Técnicas distintas têm sido utilizadas para avaliar o PC em diferentes grupos populacionais. Quando ocorre uma demanda de resposta a metas, indagações e intenções, esse tipo de pensamento é facilmente elaborado, ou seja, aparece de forma espontânea, sem que seja necessário qualquer esforço cognitivo.

Em levantamento bibliográfico realizado na base de dados PsycINFO (American Psychological Association), buscou-se recuperar artigos entre os períodos de 2010 a 2012 que apresentavam a expressão counterfactual thinking no título e como termo de indexação com o intuito de verificar o tipo de procedimento adotado para acessar o pensamento contrafactual. Observou-se que diferentes métodos foram utilizados para acessar esse tipo de pensamento e foram criadas cinco categorias para nomear os métodos utilizados, quais sejam: cenários hipotéticos, autorrelato, não especificado, performance em tarefa e transcrições. A categoria mais frequente foi a de cenários hipotéticos, sendo que 11 dos 25 artigos recuperados utilizaram-se desse método. Os cenários hipotéticos podem ser definidos como pequenas vinhetas ou enredos curtos que descrevem situações críticas a partir das quais há a possibilidade de elaborar uma versão alternativa para os acontecimentos. Para as demais categorias a frequência de artigos foi de seis para auto-relato, que consistia na narração de um evento ou fato da própria experiência de vida que fosse passível de alterações; quatro não especificaram o método utilizado; três solicitaram que pensamentos contrafactuais fossem elaborados a partir da performance dos participantes em uma tarefa e um deles solicitava elaboração de alternativas contrafactuais a partir das transcrições de julgamentos legais.

Objetivo 1
Segundo o trecho sobre pensamento contrafactual, quantos dos 25 artigos recuperados usaram o método de cenários hipotéticos?
Objetivo 2
Devolva, sem nenhuma alteração, a parte do trecho sobre pensamento contrafactual que vai de "Técnicas distintas têm" a "qualquer esforço cognitivo.".
Objetivo 3
Diga se cada afirmação a seguir está de acordo com o trecho sobre pensamento contrafactual, respondendo sim ou não e citando literalmente as palavras do trecho que decidem a questão: (a) O levantamento na PsycINFO buscou artigos publicados de 2010 a 2012. (b) Cinco artigos recorreram ao autorrelato. (c) Esse tipo de pensamento exige grande esforço cognitivo para ser elaborado.

Dados registrados
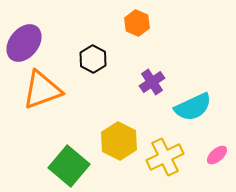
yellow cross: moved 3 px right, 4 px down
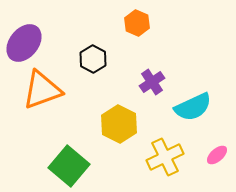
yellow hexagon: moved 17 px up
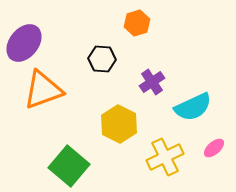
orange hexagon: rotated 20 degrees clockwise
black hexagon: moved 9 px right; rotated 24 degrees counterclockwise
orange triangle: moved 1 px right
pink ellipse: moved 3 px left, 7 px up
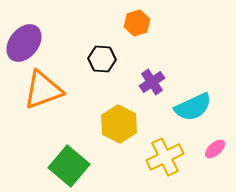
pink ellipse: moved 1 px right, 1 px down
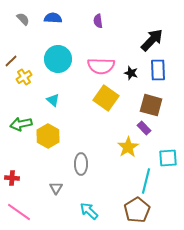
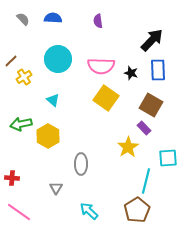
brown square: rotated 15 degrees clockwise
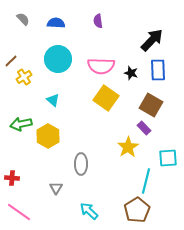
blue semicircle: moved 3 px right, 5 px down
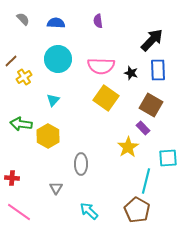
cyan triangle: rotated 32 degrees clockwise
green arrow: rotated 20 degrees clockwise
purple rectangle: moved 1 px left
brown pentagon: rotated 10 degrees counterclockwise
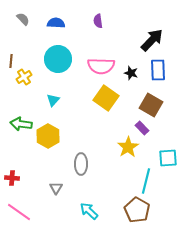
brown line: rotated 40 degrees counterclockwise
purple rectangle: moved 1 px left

--

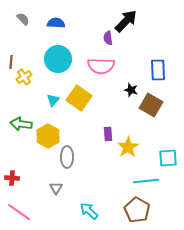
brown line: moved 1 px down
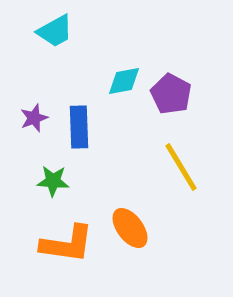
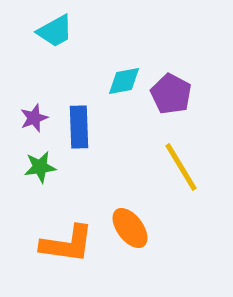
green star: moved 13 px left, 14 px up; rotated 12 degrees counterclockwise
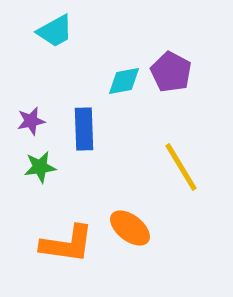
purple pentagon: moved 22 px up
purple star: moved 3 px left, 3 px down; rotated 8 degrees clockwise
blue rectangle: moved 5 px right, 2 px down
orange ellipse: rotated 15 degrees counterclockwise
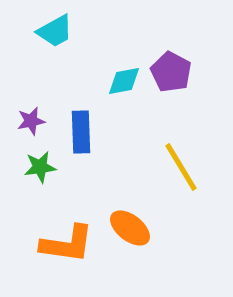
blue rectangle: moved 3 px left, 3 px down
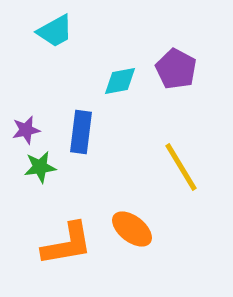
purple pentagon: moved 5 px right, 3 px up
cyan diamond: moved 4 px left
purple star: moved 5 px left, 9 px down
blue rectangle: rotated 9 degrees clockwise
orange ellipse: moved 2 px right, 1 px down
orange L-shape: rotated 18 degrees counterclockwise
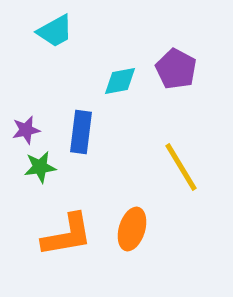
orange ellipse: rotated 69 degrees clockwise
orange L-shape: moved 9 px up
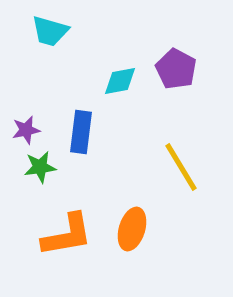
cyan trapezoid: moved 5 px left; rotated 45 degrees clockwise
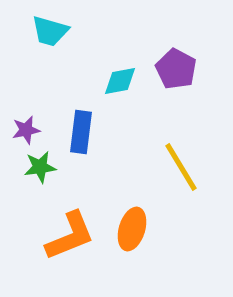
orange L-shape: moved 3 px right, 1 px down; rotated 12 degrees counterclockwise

Resposta 1
Onze dos 25 artigos recuperados.

Resposta 2
Técnicas distintas têm sido utilizadas para avaliar o PC em diferentes grupos populacionais. Quando ocorre uma demanda de resposta a metas, indagações e intenções, esse tipo de pensamento é facilmente elaborado, ou seja, aparece de forma espontânea, sem que seja necessário qualquer esforço cognitivo.

Resposta 3
(a) Sim: "buscou-se recuperar artigos entre os períodos de 2010 a 2012".
(b) Não: "a frequência de artigos foi de seis para auto-relato".
(c) Não: "aparece de forma espontânea, sem que seja necessário qualquer esforço cognitivo".